Story and photos by Bardia Khajenoori
U.S. Army Garrison Stuttgart
From modern art to luxury cars and dinosaurs to local wine, Stuttgart’s museums offer something for everyone. They’re great places to explore anytime, but especially to escape from rain, snow, or excessive heat — just not on Mondays, when museums are generally closed.
Many of them instituted measures such as required pre-booking and capacity controls upon reopening after forced COVID closures, but most have returned to allowing spontaneous visitors. Nonetheless, it’s a good idea to check on operating hours and visiting conditions beforehand. Some have regular opportunities for free entry to some or all exhibitions (such as Wednesdays at the Staatsgalerie, or Thursdays after 6 p.m. at the House of History). Others, such as the Porsche and Mercedes-Benz Museums, have discounted tickets available for those entering within two-to-three hours of closing time.
You may be required to show 2G (vaccinated or recovered) or 3G (vaccinated, recovered, or tested) documentation, depending on the statewide regulations in place at the time. You may also be asked to check-in or provide contact information for the purposes of contact tracing.
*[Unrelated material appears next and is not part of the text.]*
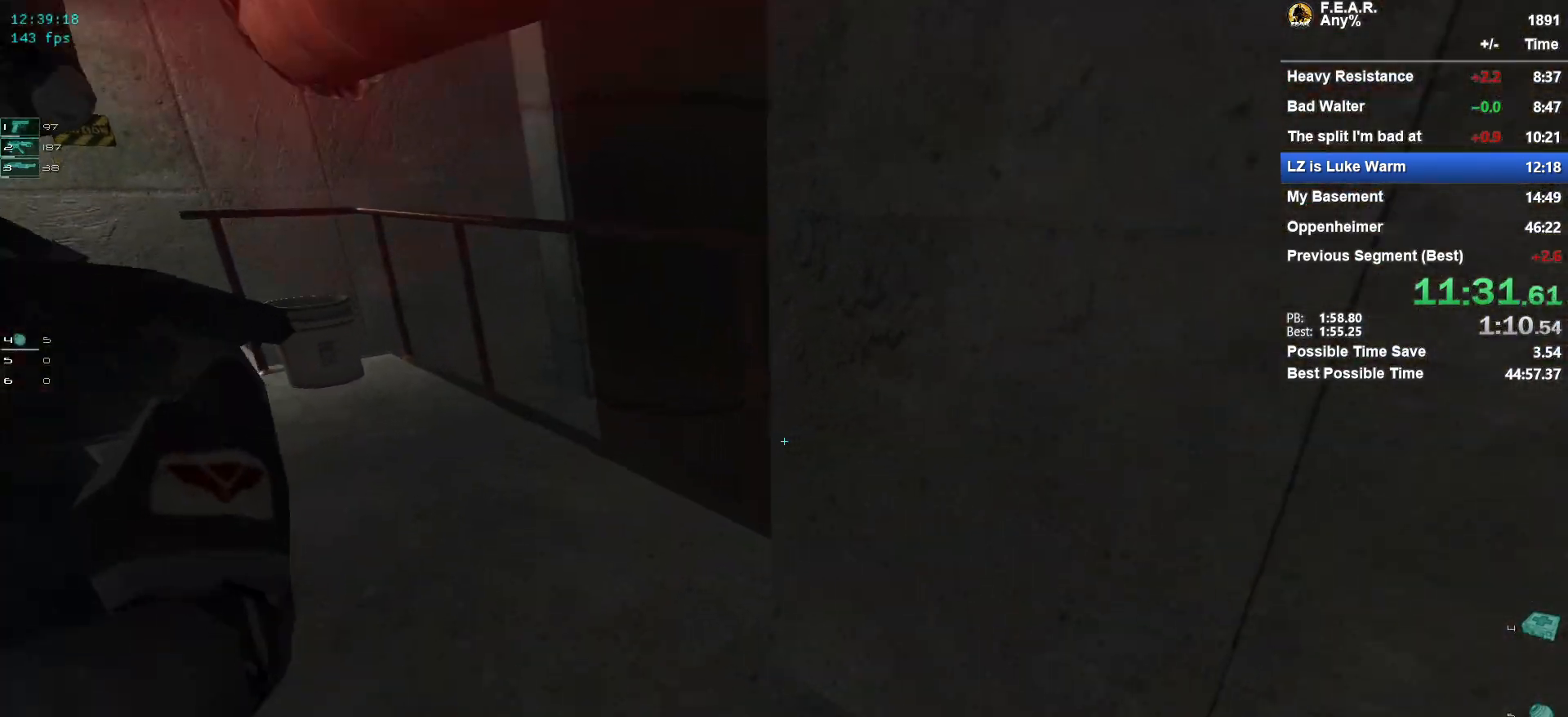
{"keys": ["a", "w"], "mouse": [], "events": [[501, "a", "down"]]}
All museums are located in Stuttgart unless otherwise noted, and the list is by no means exhaustive.
This overview is provided as a courtesy to help community members explore local culture and does not imply federal endorsement. Please check days and hours of operation before visiting.
Mercedes Benz-Museum: Covering the development of not only the brand, but the automobile itself, its nine levels provide plenty of engaging information even for people who may not normally be interested in a car museum. It weaves in social, political, and technological changes happening globally alongside in-house design innovations, and integrates exhibition themes into the building itself; for example, the display area showcasing new safety features has walls lined with airbag material.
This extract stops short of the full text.